Filter the entries for the word "nose". Copy each line that has it.
Segment Start: Records to process
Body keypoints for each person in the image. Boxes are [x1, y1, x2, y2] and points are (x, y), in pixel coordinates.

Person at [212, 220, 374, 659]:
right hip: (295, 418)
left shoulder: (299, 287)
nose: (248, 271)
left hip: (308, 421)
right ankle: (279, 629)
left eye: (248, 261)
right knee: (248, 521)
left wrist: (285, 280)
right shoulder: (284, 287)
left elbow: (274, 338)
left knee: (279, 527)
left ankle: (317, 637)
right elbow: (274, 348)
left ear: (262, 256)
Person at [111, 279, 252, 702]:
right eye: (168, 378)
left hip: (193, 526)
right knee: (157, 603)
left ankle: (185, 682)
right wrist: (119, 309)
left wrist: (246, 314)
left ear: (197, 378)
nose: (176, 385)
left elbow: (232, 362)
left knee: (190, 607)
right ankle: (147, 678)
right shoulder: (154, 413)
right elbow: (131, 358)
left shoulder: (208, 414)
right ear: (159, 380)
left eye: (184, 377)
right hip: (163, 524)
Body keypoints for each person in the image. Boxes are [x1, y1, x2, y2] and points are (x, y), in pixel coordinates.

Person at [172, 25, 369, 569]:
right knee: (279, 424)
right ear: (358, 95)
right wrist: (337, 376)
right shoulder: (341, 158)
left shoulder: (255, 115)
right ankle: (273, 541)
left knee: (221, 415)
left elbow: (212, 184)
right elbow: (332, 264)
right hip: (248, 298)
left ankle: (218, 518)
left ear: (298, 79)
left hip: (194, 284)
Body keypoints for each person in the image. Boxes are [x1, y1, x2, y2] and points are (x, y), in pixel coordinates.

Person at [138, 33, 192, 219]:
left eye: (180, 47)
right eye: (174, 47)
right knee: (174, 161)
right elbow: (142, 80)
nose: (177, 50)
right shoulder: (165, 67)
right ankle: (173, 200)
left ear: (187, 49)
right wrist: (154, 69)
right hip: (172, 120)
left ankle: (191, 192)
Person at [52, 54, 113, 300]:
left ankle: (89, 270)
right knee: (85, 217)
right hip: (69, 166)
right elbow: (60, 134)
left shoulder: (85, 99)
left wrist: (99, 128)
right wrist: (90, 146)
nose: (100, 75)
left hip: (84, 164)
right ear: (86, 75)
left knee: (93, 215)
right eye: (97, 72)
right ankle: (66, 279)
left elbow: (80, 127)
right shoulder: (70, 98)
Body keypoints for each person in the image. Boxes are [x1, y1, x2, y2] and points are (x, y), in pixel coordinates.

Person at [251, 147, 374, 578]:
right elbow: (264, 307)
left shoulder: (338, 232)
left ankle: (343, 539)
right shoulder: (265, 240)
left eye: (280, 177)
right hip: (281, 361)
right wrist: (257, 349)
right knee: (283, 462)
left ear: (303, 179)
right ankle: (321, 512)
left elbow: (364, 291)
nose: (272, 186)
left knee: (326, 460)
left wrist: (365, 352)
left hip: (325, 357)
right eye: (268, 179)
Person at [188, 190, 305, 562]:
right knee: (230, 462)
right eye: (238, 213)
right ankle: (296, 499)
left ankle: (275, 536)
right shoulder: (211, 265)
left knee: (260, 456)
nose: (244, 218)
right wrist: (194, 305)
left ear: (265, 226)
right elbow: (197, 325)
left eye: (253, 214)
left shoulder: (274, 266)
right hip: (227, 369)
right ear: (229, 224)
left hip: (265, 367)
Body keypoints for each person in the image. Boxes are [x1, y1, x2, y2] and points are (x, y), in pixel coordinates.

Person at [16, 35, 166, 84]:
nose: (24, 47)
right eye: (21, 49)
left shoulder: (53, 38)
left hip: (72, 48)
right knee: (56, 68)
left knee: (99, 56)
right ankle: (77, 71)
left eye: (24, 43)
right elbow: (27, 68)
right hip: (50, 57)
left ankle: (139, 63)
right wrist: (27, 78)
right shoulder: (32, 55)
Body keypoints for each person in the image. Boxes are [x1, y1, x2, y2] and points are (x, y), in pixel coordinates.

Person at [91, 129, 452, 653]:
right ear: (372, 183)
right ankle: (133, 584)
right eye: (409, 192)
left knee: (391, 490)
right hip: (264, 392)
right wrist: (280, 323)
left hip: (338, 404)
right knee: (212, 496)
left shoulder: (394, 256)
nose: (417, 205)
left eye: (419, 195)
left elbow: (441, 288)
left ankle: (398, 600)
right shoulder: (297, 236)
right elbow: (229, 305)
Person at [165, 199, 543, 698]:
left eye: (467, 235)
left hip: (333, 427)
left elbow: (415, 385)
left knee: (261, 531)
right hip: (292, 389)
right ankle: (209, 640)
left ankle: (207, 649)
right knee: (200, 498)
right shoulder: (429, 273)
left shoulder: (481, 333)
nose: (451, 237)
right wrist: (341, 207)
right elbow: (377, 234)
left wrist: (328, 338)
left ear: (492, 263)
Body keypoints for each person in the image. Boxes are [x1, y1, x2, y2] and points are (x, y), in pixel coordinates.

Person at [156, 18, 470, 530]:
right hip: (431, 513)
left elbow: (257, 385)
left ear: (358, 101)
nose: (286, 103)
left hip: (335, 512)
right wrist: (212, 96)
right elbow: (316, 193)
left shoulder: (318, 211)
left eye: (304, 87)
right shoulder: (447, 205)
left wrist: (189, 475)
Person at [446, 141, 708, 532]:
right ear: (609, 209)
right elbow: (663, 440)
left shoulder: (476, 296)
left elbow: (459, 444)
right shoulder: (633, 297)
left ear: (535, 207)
Segment End: Records to process
▸ Result of this task:
nose: (248, 271)
nose: (176, 385)
nose: (177, 50)
nose: (100, 75)
nose: (272, 186)
nose: (244, 218)
nose: (24, 47)
nose: (417, 205)
nose: (451, 237)
nose: (286, 103)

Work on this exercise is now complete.